Tezer: Depremden sonra Antakya’da planlama ve yapılaşma koşullarını ilgilendiren birçok yasal süreç ve tanım gündeme geldi. Deprem bölgesinde OHAL ilanı ve ardından 126 no’lu kararnameyle başlayan süreçte, 6306 sayılı yasa kapsamında Antakya’nın tarihi merkezinde “afet riskli alan” ilanı, ardından Asi Nehri’nin batı yakasında “rezerv yapı ilanı” gibi tanımlarla karşılaştık. Depremin Antakya’nın yapılı çevresinin yaklaşık olarak %85’ine büyük bir hasar verdiği düşünüldüğünde, yapıların ve kentsel altyapının onarılması için bazı araçlar geliştirilmesi anlaşılır olmakla birlikte; özellikle riskli alan ve rezerv alan tanımları, Antakya başta olmak üzere büyük endişelere neden oldu. Bu endişelerin temel kaynağını, daha önce farklı kentsel dönüşüm süreçleri kapsamında yapılan rezerv alan ilanlarını takip eden mülksüzleşme ve yerinden edilme ihtimalleri oluşturuyor. Öte yandan bu süreçte farklı iletişim kanallarında görülen “rezerv yapı alanı” sınırındaki değişiklikler, uygulama stratejilerinin belirsizliği gibi konular da, yerel halkın endişesini artıran unsurlar. Bu endişe ve kenti/kendilerini gelecekte nelerin beklediğini öğrenme ihtiyacı ise, rezerv alan ilanına karşı hukuki davaların yanı sıra Antakya’nın farklı mahallelerinde toplantılara, mahalle topluluklarına, dayanışma çağrılarına dönüşüyor. Bu açıdan yerel halkın mülkiyet ve barınma hakkı taleplerini geliştirmek için, özellikle 6306 sayılı yasa kapsamında on yılı aşkın yapılan uygulamalar konusunda teknik ve hukuki bilgiye sahip olan uzmanların desteğine ihtiyacı olduğunu düşünüyorum.
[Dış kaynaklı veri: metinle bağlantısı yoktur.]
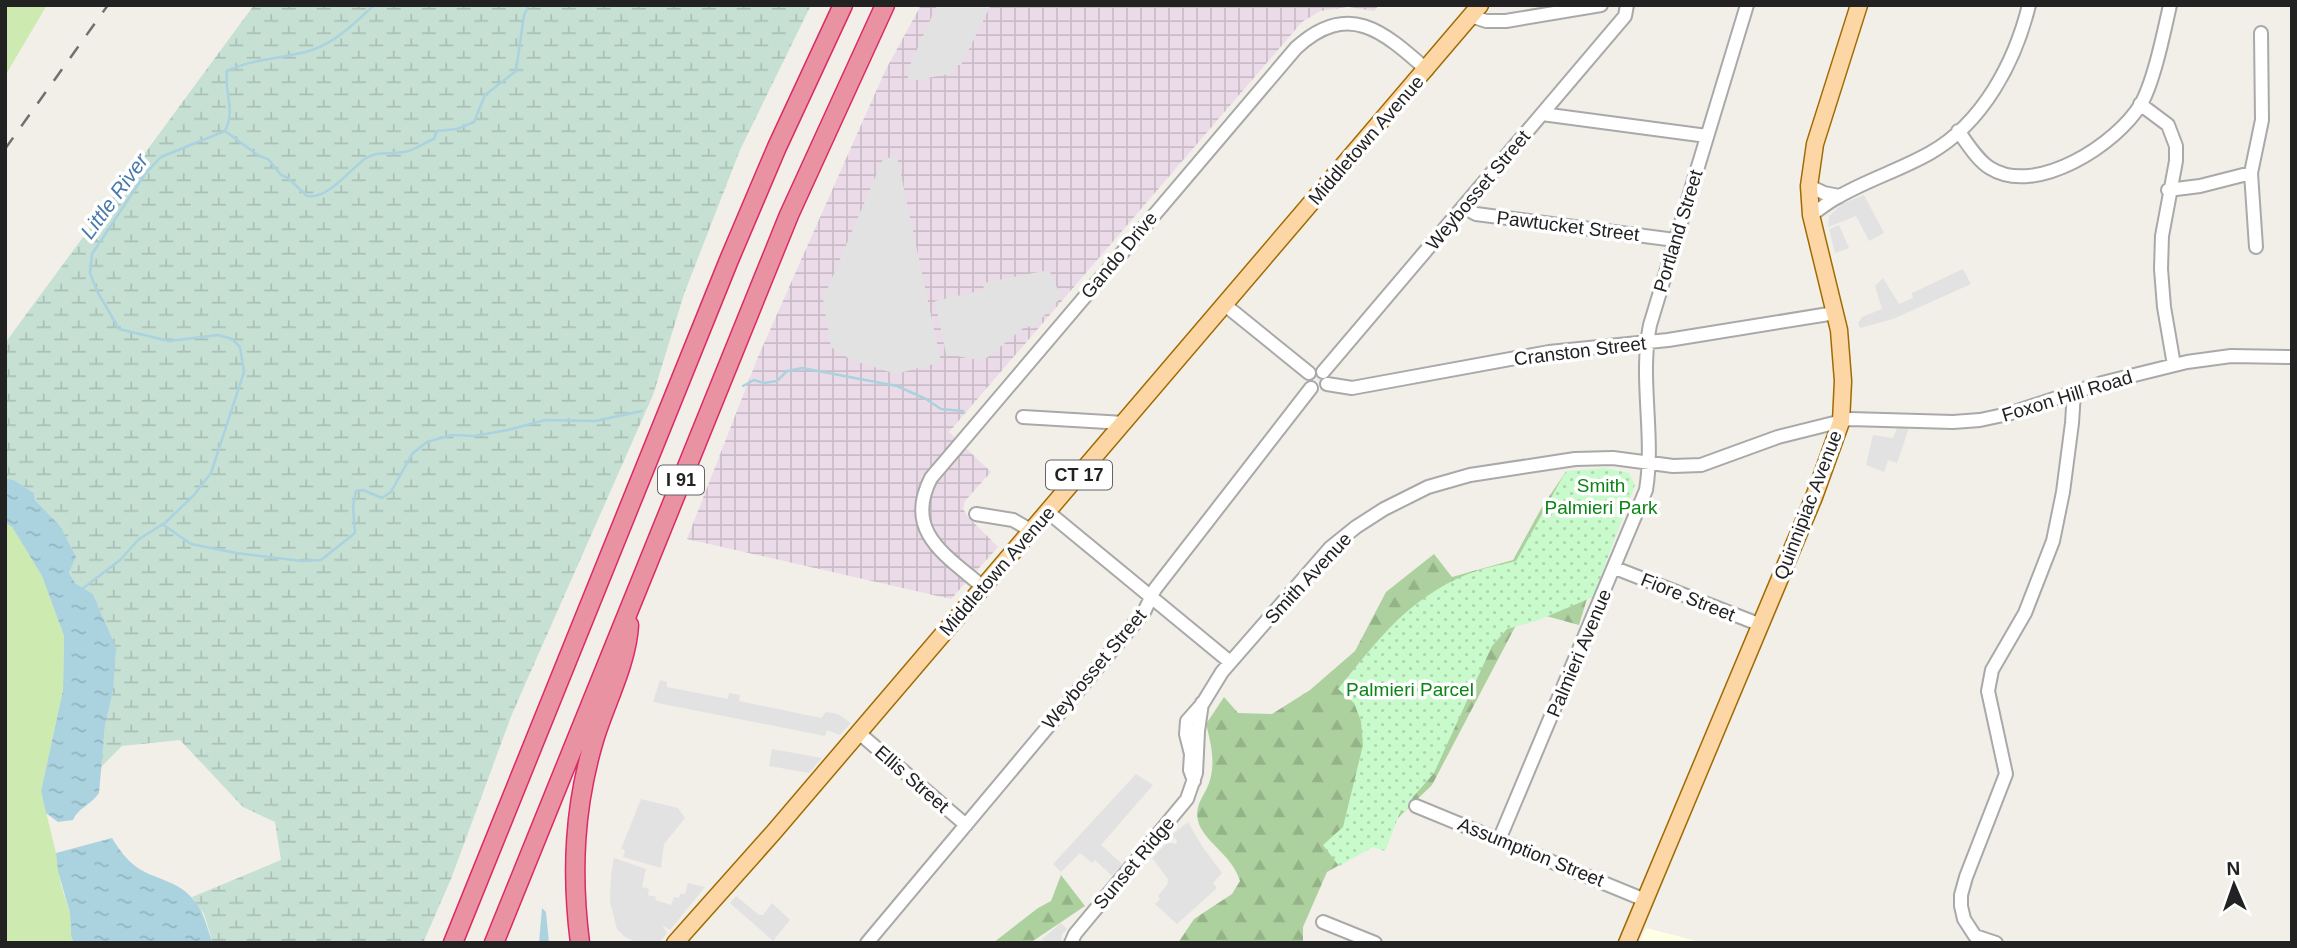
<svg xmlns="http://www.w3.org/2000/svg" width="2297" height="948" viewBox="0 0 2297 948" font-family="Arial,sans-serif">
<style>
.industrial{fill:url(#industrial-grid)}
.education{fill:#ffffe5}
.grass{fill:#cdebb0}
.forest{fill:url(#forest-firs)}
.wetland{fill:url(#wetland-marsh)}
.park{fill:url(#park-dots)}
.parking{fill:#e2e2e2}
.water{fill:url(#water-ripples)}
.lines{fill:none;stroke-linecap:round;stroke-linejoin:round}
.stream{stroke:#aad3df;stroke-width:2.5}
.minor-casing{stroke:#a9a9a9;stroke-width:16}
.major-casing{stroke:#a06b00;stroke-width:19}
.highway-casing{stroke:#dc2a67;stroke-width:21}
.minor{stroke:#fff;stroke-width:12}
.major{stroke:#fcd6a4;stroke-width:16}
.highway{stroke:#e892a2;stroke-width:18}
.rail{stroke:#707070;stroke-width:2.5;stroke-dasharray:14 14;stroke-linecap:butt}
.labels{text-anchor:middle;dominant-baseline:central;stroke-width:7;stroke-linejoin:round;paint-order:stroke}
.shield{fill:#fff;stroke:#646464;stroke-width:2}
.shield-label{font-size:18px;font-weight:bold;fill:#222}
.street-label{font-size:19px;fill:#222;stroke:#fff}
.park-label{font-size:19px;fill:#0c8416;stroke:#fff}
.water-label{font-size:21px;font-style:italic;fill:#4a7aab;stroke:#fff}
</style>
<defs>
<pattern id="industrial-grid" width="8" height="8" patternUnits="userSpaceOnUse" patternTransform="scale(1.75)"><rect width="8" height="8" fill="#ebdbe8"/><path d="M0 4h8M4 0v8" fill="none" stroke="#c9bcc7"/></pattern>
<pattern id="forest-firs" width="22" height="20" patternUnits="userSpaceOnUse" patternTransform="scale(1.75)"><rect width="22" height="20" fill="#add19e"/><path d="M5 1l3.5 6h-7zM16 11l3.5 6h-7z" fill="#95b388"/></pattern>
<pattern id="wetland-marsh" width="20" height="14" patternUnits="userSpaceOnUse" patternTransform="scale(1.75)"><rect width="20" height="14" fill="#c6e0d4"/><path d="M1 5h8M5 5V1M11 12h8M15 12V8" fill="none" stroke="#aac0b6"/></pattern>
<pattern id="park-dots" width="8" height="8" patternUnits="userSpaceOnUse" patternTransform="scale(1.75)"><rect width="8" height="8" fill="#c8facc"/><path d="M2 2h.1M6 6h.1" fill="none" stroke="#acd6af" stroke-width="1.8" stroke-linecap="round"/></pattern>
<pattern id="water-ripples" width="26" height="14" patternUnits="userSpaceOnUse" patternTransform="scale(1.75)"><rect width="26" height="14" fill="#aad3df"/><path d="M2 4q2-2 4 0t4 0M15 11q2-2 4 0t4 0" fill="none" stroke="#92b5bf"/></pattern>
</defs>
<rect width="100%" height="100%" fill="#f2efe9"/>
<path class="industrial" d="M921,5H1379L1374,11L1348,7L1320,11L1302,22L949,432L991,472L965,501L963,509L968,517L998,547L951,599L687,539L758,357L885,71Z"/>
<path class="education" d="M1646,928L1705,943H1639Z"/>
<path class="grass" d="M5,5H47L5,76Z
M5,523L12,527L42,576L64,636L63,690L41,791L56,853L61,885L70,913L71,936L74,943H5Z"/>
<path class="forest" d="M1565,473L1570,476L1592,582L1579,625L1524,610L1432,785L1364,851L1327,872L1303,927V943H1178L1194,919L1232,894L1240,881C1232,855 1206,843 1199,824C1193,806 1203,799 1209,783C1216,763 1211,744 1206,724L1224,697L1238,713L1272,714L1310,690L1355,651L1386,592L1434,554L1452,577L1513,560L1542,507Z
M1061,875L1085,906L1030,943H993L1038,908L1051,901Z"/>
<path class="wetland" d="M254,5H811L740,150L684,294L653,395L512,714L451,879L423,943H213L204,914L192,897L281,860L275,822L243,807L180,740L122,746L101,767L105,726L113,691L107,627L93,594L75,583L69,571L60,526L35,500L34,493L14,480L5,478V343Z"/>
<path class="park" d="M1606,468L1629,473L1635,485L1593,597L1536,621L1507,629L1492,646L1434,773L1413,797L1406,812L1401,810L1385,851L1373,847L1339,866L1323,845L1343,827L1363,745L1361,721L1354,703L1338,689C1378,640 1407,599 1468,574C1483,568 1500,565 1516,561L1566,471Z"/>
<path class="parking" d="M937,5H991L961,65H955V73L911,81L908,78L909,67Z
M897,156L941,362L896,374L851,360L831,347L823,299L883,159Z
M1864,195L1884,233L1869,241L1856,216L1828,227L1829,216L1842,204Z
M1839,225L1849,248L1835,253L1829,229Z
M1963,269L1971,284L1893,319L1860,328L1858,323L1862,317L1882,309L1875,286L1883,278L1899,304L1913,298L1912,293Z
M1049,270L1058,290L1063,295L1032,329L1027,325L983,361L946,354L935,301L984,290L983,283Z
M1898,426L1909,428L1897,463L1888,460L1884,472L1866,465L1873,435L1893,438Z
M660,680L667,682V687L728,699L729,693L740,695L739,701L821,718L826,712L838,714L851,723L840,735L827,730L825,736L653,702Z
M772,749L822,758L809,773L769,766Z
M1136,774L1153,785L1101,845L1122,864L1112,876L1095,860L1092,863L1080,853L1061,872L1053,864Z
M641,799L678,808L685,818L664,844L661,868L623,857L625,850L621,849Z
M1188,822L1202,846L1222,873L1213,883L1217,888L1177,924L1155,904L1160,899L1158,896L1167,885L1168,879L1152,858L1168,842L1176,844L1177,841L1172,835Z
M614,858L646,869L642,887L649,889L648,895L656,897L655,900L671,905L674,897L679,898L680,894H685L688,883L705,887L670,930L662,925L667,933L659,943H638L625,937L617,929L610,902L611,874Z
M736,896L759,915H763L772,903L790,920L773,941L730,903Z
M1061,923L1067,929L1062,934L1061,943H1046L1042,939Z"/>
<path class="water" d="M5,478L14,480L34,493L35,500L60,526L76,557L69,572L75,583L93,594L116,648L113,691L105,726L99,793C92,804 78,808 73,820L58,822L46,813L41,791L63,690L64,636L42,576L12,527L5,523Z
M112,838C119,850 129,863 141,870C159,880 179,882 193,899C205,912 206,927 213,943H74L71,936L70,913L58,871L56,853Z
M542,908L546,912L549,943H539Z"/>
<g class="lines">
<path class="stream" d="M225,131L259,156L268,159L281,175L288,178L307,196C328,200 349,170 366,158C377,151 392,154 404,152C417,150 424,142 434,139L437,131L457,129L474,122L485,95L516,71L524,15L529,5
M743,386L754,380L764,383L777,381L787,371L802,368L897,386L926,399L941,409L963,411
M162,524L191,544L236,553L302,561L321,560L355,533L353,506L356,491L363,490L382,498L391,492L412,454L427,442L452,435L474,436L508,430L545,420L595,421L642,411
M82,589L120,560L139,539L165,523L194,495L211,473L244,372L240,347L232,339L218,335L169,341L119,329L97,291L90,273L92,254L145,174L161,157L225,131C236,109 224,94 227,71C254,58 284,59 312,50C336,42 356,22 374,5"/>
<g class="minor-casing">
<path id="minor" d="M1471,16L1486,21H1506L1601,5
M2140,104L2168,125L2176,146V161L2162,236L2161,269L2164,307L2174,365
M1542,114L1707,136
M1958,131C1968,144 1977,160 1990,168C2036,197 2117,144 2141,104C2154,81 2164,32 2170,5
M1809,186L1824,193L1839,196
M2168,190L2200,186L2251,173
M1463,207L1476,214L1675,240
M1811,215C1820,209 1828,202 1838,197C1867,180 1900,170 1930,153C1983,123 2015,62 2029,5
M2256,247L2251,173L2262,120L2261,33
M1225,305L1309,373
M1323,372L1625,16L1627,5
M1327,384L1352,388L1549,352L1668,340L1835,313
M1023,417L1124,423
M1048,512L1230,662
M976,514L1013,520L1032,531
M1615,568L1761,625
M983,587C947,556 903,532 931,478L1296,48C1348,0 1383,31 1427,70
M859,733L966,825
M1194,781L1190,770L1191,754L1186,734L1187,721L1203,703L1222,672L1330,548L1356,527L1384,509L1428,487L1470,475L1575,459L1613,458L1673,466L1701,465L1778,437L1850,419L1953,422L1980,420L2008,414L2102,383L2187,362L2231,356L2292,357
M1416,806L1645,900
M1499,840L1646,490C1655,435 1639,379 1650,325L1747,5
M1323,922L1375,943
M867,943L1144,612L1155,589L1311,388
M1071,943L1075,934L1187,799L1196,773L1198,731L1202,703
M1996,943L1975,936L1964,919L1961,906V895L1966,877L2006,774L1988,691L1992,670L2025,613L2053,541L2063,492L2072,423L2074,392"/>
</g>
<g class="major-casing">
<path id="major" d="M675,943L773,833L1480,5
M1627,943L1814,497L1841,422L1843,381L1839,330L1811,215L1809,186L1815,144L1859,5"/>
</g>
<g class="highway-casing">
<path id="highway" d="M453,943L729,260L777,147L843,5
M494,943L789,215L885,5
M580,943C571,872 574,806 595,737C606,702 627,662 629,625"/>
</g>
<use href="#minor" class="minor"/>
<use href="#major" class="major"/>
<use href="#highway" class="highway"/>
<path class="rail" d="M5,149L108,5"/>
</g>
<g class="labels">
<g class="shield">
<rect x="1046" y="460.5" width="66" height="29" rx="5"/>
<rect x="658" y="465.5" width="46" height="29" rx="5"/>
</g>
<g class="shield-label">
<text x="1079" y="475">CT 17</text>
<text x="681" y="480">I 91</text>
</g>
<g class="street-label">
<text transform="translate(1366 140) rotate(-49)">Middletown Avenue</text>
<text transform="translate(1478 190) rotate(-50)">Weybosset Street</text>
<text transform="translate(1568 226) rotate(7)">Pawtucket Street</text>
<text transform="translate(1678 231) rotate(-73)">Portland Street</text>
<text transform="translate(1119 255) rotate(-50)">Gando Drive</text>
<text transform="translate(1580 351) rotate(-7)">Cranston Street</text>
<text transform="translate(2067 396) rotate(-17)">Foxon Hill Road</text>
<text transform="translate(1808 505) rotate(-69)">Quinnipiac Avenue</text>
<text transform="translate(997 571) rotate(-49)">Middletown Avenue</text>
<text transform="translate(1308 578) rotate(-47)">Smith Avenue</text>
<text transform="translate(1688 597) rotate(22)">Fiore Street</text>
<text transform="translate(1579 653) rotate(-67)">Palmieri Avenue</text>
<text transform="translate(1094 669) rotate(-50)">Weybosset Street</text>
<text transform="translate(912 779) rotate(41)">Ellis Street</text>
<text transform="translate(1531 852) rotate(22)">Assumption Street</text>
<text transform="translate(1134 863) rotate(-50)">Sunset Ridge</text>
</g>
<g class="park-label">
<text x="1601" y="485">Smith<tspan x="1601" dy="22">Palmieri Park</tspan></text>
<text x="1410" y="689">Palmieri Parcel</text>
</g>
<g class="water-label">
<text transform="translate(114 196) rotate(-54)">Little River</text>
</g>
</g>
<rect width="2297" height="948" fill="none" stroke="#222222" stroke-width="14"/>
<g transform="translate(2234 885) rotate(358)" stroke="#ffffff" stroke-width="5" paint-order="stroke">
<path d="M0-5L12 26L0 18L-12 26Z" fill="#222222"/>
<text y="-10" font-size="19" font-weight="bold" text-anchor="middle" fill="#222222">N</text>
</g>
</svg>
Koç: Kanımca rezerv alan uygulaması yeni ve gerçekten devasa boyutları olan bir rant kapısı. Özellikle belirli kesimlere sermaye transferinin bir aracı olarak yereldeki unsurları tasfiye etmeyi önceleyen bir içeriğe sahip. Bu uygulamanın ileride çok ciddi demografik ve ekonomik sonuçları olacağını düşünüyorum.

Devlet eliyle el konulan veya konulacak olan taşınmazların yerine zamanla daha farklı demografik kesimlere hitap eden konutların ve sermaye gruplarının kâr hırsını önceleyen AVM türü mekânsal uygulamaların yapılacağını tahmin etmek zor değil. Mevcut siyasi iktidarın doğasına son derece uygun olan bu durum, yerel halkı ve kentin doğasını ciddi ölçüde değiştirecek diye düşünüyorum.

Abacı: Varlıklarını kaybetmiş, yaşam mücadelesinde yorgun-bitmiş bir halk var… Meydanlara inen, hak arayışı için mücadele veren insanlara yeterli derecede destek sunulmuyor. Her yürüyüş ve toplantıda birlikteliğe dair çağrılar yapılıyor ama bunun neticesi istenilen düzeyde değil maalesef. Eğitim düzeyi bu denli yüksek olan bir toplumda duyarsızlığın aynı şekilde yüksek olmasının sebepleri araştırmaya değer bir ayrıntı.

Çay: Yaşanan felaketin boyutlarını hepimiz çok iyi biliyoruz. Rezerv konusunda devletin bilgilendirme, anlatma, ikna etme durumu maalesef ki eksik kaldı. Bu net. Ancak muhalefet eden farklı kesimlerin tutumu tamamen karşıtlık üzerine kurulu bir hal arz etti. En bariz örneği Samandağ’da yaratılan algı ile toplumda bir korku atmosferi oluşturuldu. Devlet de madem istemiyorsunuz biz de rezervi iptal ederiz kozunu kullandı. Rezerve karşı olan arkadaşlar çok iyi biliyor ki devlet dışında bu şehri şehir kimliğiyle imar etmek imkânsız… Ancak tutumları farklıydı, buradan siyaset yapıp ön planda olma kaygısı taşındığı çok barizdi. Evleri yıkılmış, kirada, konteyner kentlerde zor durumda olan insanları anlayan empati kuran yerden bakan, öneri sunan bir tutum gözlemlemedim. Öneriler oldu ancak mevcut koşularda uygulanabilirliği çok zor.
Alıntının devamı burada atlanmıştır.